The Ineffective Assistance of Counsel Claim on Direct Appeal

Meme v. State, 36 Fla. L. Weekly D2261 (Fla. 4th DCA, Oct 12, 2011): This case really revolves around a “judgment of acquittal” issue and whether or not the case should have been allowed to go to a jury (this is not why this case is cited here).  However, at the end the 4th responds to a claim of “ineffective assistance of counsel.”  This claim is rarely ever given any time on an appeal and is almost always raised via Fla. R. Crim. P. 3.850.  The reason it is typically raised on appeal is to try and skirt the requirement that an issue be preserved in the lower/trial court.  In Meme, it was due to the failure to file a motion to suppress.

The 4th in Meme cited to Henley v. State, 23 Fla.
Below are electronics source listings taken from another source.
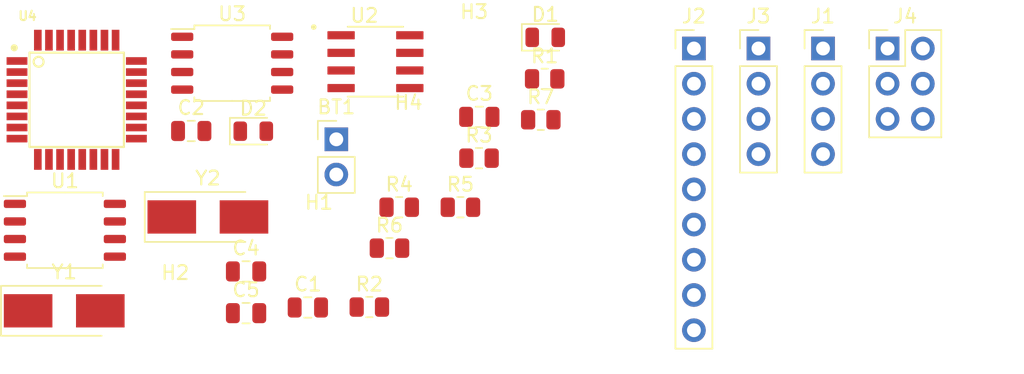
<source format=kicad_pcb>
(kicad_pcb (version 20211014) (generator pcbnew)

  (general
    (thickness 1.6)
  )

  (paper "A4")
  (title_block
    (title "${project_name}")
    (date "2022-09-24")
    (rev "1")
    (comment 1 "2-Layer PCB version.")
  )

  (layers
    (0 "F.Cu" mixed)
    (31 "B.Cu" mixed)
    (32 "B.Adhes" user "B.Adhesive")
    (33 "F.Adhes" user "F.Adhesive")
    (34 "B.Paste" user)
    (35 "F.Paste" user)
    (36 "B.SilkS" user "B.Silkscreen")
    (37 "F.SilkS" user "F.Silkscreen")
    (38 "B.Mask" user)
    (39 "F.Mask" user)
    (40 "Dwgs.User" user "User.Drawings")
    (41 "Cmts.User" user "User.Comments")
    (42 "Eco1.User" user "User.Eco1")
    (43 "Eco2.User" user "User.Eco2")
    (44 "Edge.Cuts" user)
    (45 "Margin" user)
    (46 "B.CrtYd" user "B.Courtyard")
    (47 "F.CrtYd" user "F.Courtyard")
    (48 "B.Fab" user)
    (49 "F.Fab" user)
    (50 "User.1" user)
    (51 "User.2" user)
    (52 "User.3" user)
    (53 "User.4" user)
    (54 "User.5" user)
    (55 "User.6" user)
    (56 "User.7" user)
    (57 "User.8" user)
    (58 "User.9" user)
  )

  (setup
    (stackup
      (layer "F.SilkS" (type "Top Silk Screen"))
      (layer "F.Paste" (type "Top Solder Paste"))
      (layer "F.Mask" (type "Top Solder Mask") (thickness 0.01))
      (layer "F.Cu" (type "copper") (thickness 0.035))
      (layer "dielectric 1" (type "core") (thickness 1.51) (material "FR4") (epsilon_r 4.5) (loss_tangent 0.02))
      (layer "B.Cu" (type "copper") (thickness 0.035))
      (layer "B.Mask" (type "Bottom Solder Mask") (thickness 0.01))
      (layer "B.Paste" (type "Bottom Solder Paste"))
      (layer "B.SilkS" (type "Bottom Silk Screen"))
      (copper_finish "None")
      (dielectric_constraints no)
    )
    (pad_to_mask_clearance 0)
    (pcbplotparams
      (layerselection 0x00010fc_ffffffff)
      (disableapertmacros false)
      (usegerberextensions false)
      (usegerberattributes true)
      (usegerberadvancedattributes true)
      (creategerberjobfile true)
      (svguseinch false)
      (svgprecision 6)
      (excludeedgelayer true)
      (plotframeref false)
      (viasonmask false)
      (mode 1)
      (useauxorigin false)
      (hpglpennumber 1)
      (hpglpenspeed 20)
      (hpglpendiameter 15.000000)
      (dxfpolygonmode true)
      (dxfimperialunits true)
      (dxfusepcbnewfont true)
      (psnegative false)
      (psa4output false)
      (plotreference true)
      (plotvalue true)
      (plotinvisibletext false)
      (sketchpadsonfab false)
      (subtractmaskfromsilk false)
      (outputformat 1)
      (mirror false)
      (drillshape 1)
      (scaleselection 1)
      (outputdirectory "")
    )
  )

  (property "project_name" "MCU Datalogger with clock and memory")

  (net 0 "")
  (net 1 "Net-(BT1-Pad1)")
  (net 2 "GND")
  (net 3 "/Vcc")
  (net 4 "Net-(C2-Pad2)")
  (net 5 "Net-(C3-Pad2)")
  (net 6 "Net-(C4-Pad2)")
  (net 7 "Net-(D1-Pad1)")
  (net 8 "/SCK")
  (net 9 "Net-(D2-Pad1)")
  (net 10 "/SDA")
  (net 11 "/SCL")
  (net 12 "/D2")
  (net 13 "/D3")
  (net 14 "/D4")
  (net 15 "/D5")
  (net 16 "/D6")
  (net 17 "/D7")
  (net 18 "/D8")
  (net 19 "/RX")
  (net 20 "/TX")
  (net 21 "/MISO")
  (net 22 "/MOSI")
  (net 23 "/RESET")
  (net 24 "Net-(R2-Pad2)")
  (net 25 "Net-(R3-Pad2)")
  (net 26 "Net-(U2-Pad1)")
  (net 27 "Net-(U2-Pad2)")
  (net 28 "unconnected-(U4-Pad6)")
  (net 29 "unconnected-(U4-Pad13)")
  (net 30 "unconnected-(U4-Pad14)")
  (net 31 "unconnected-(U4-Pad19)")
  (net 32 "unconnected-(U4-Pad22)")
  (net 33 "unconnected-(U4-Pad23)")
  (net 34 "unconnected-(U4-Pad24)")
  (net 35 "unconnected-(U4-Pad25)")
  (net 36 "unconnected-(U4-Pad26)")

  (footprint "LED_SMD:LED_0805_2012Metric" (layer "F.Cu") (at 208.396 128.574))

  (footprint "Connector_PinHeader_2.54mm:PinHeader_1x04_P2.54mm_Vertical" (layer "F.Cu") (at 244.786 122.609))

  (footprint "Resistor_SMD:R_0805_2012Metric" (layer "F.Cu") (at 216.756 141.259))

  (footprint "Capacitor_SMD:C_0805_2012Metric" (layer "F.Cu") (at 224.676 127.539))

  (footprint "Footprints:SOIC127P600X175-8N" (layer "F.Cu") (at 217.196 123.559))

  (footprint "Crystal:Crystal_SMD_5032-2Pin_5.0x3.2mm_HandSoldering" (layer "F.Cu") (at 205.126 134.759))

  (footprint "Package_SO:SOIC-8_5.23x5.23mm_P1.27mm" (layer "F.Cu") (at 194.826 135.719))

  (footprint "MountingHole:MountingHole_2.1mm" (layer "F.Cu") (at 219.576 129.709))

  (footprint "MountingHole:MountingHole_2.1mm" (layer "F.Cu") (at 202.776 141.979))

  (footprint "MountingHole:MountingHole_2.1mm" (layer "F.Cu") (at 213.126 136.909))

  (footprint "Capacitor_SMD:C_0805_2012Metric" (layer "F.Cu") (at 212.326 141.289))

  (footprint "LED_SMD:LED_0805_2012Metric" (layer "F.Cu") (at 229.426 121.804))

  (footprint "Resistor_SMD:R_0805_2012Metric" (layer "F.Cu") (at 229.386 124.799))

  (footprint "Resistor_SMD:R_0805_2012Metric" (layer "F.Cu") (at 229.106 127.749))

  (footprint "Resistor_SMD:R_0805_2012Metric" (layer "F.Cu") (at 224.656 130.519))

  (footprint "Package_SO:SOIC-8_5.23x5.23mm_P1.27mm" (layer "F.Cu") (at 206.876 123.669))

  (footprint "Capacitor_SMD:C_0805_2012Metric" (layer "F.Cu") (at 203.926 128.559))

  (footprint "MountingHole:MountingHole_2.1mm" (layer "F.Cu") (at 224.306 123.159))

  (footprint "Connector_PinHeader_2.54mm:PinHeader_1x09_P2.54mm_Vertical" (layer "F.Cu") (at 240.136 122.609))

  (footprint "Connector_PinHeader_2.54mm:PinHeader_1x04_P2.54mm_Vertical" (layer "F.Cu") (at 249.436 122.609))

  (footprint "Connector_PinHeader_2.54mm:PinHeader_1x02_P2.54mm_Vertical" (layer "F.Cu") (at 214.376 129.159))

  (footprint "Crystal:Crystal_SMD_5032-2Pin_5.0x3.2mm_HandSoldering" (layer "F.Cu") (at 194.776 141.529))

  (footprint "Connector_PinHeader_2.54mm:PinHeader_2x03_P2.54mm_Vertical" (layer "F.Cu") (at 254.086 122.609))

  (footprint "Resistor_SMD:R_0805_2012Metric" (layer "F.Cu") (at 218.906 134.059))

  (footprint "Footprints:QFP80P900X900X120-32N" (layer "F.Cu") (at 195.676 126.309))

  (footprint "Capacitor_SMD:C_0805_2012Metric" (layer "F.Cu") (at 207.876 141.699))

  (footprint "Resistor_SMD:R_0805_2012Metric" (layer "F.Cu") (at 223.316 134.059))

  (footprint "Capacitor_SMD:C_0805_2012Metric" (layer "F.Cu") (at 207.876 138.689))

  (footprint "Resistor_SMD:R_0805_2012Metric" (layer "F.Cu") (at 218.206 137.009))

)

</source>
L. Weekly D2421 (Fla. 4th DCA, Oct 28, 1998) to support it’s decision not to address the “ineffective assistance” claim and stated “[t]his is not one of those claims so apparent on the face of the record that it may be addressed on direct appeal.”  This makes one think what could possibly be “so apparent” that an ineffectiveness claim could be raised on direct appeal.  This question, of course, begs for a reading of Henley.

Henley is a short opinion which gives us the answer.  Apparently, if the State concedes “ineffectiveness” as an error that occurred, then it may be considered on direct appeal (citing to Reaves v. State, 669 So.2d 352 (Fla. 4th DCA 1996).  The 4th then cites to Judge Anstead’s special concurrence in Gordon v. State, 469 So.2d 795 (Fla. 4th DCA 1985) to clarify the necessity for a showing of both concession and “gross ineffectiveness” before such a claim is considered on direct appeal.

Having the State concede to anything is rare enough.  It may be that conceding that the defense attorney was ineffective may not be such a bitter pill to swallow for them.  The majority of ineffective assistance claims go through the 3.850 route to which there are voluminous cases regarding just about every possible issue (see The Florida Criminal Cases Notebook, by Kurt Erlenbach).  The standard for the 3.850 claim is set forth in Strickland v. Washington, 80 L. Ed. 2d 674 (1984) although there is a lot of wiggle room that subsequent cases have tried to fill.

Finally, don’t call me for help in the 3.850 realm.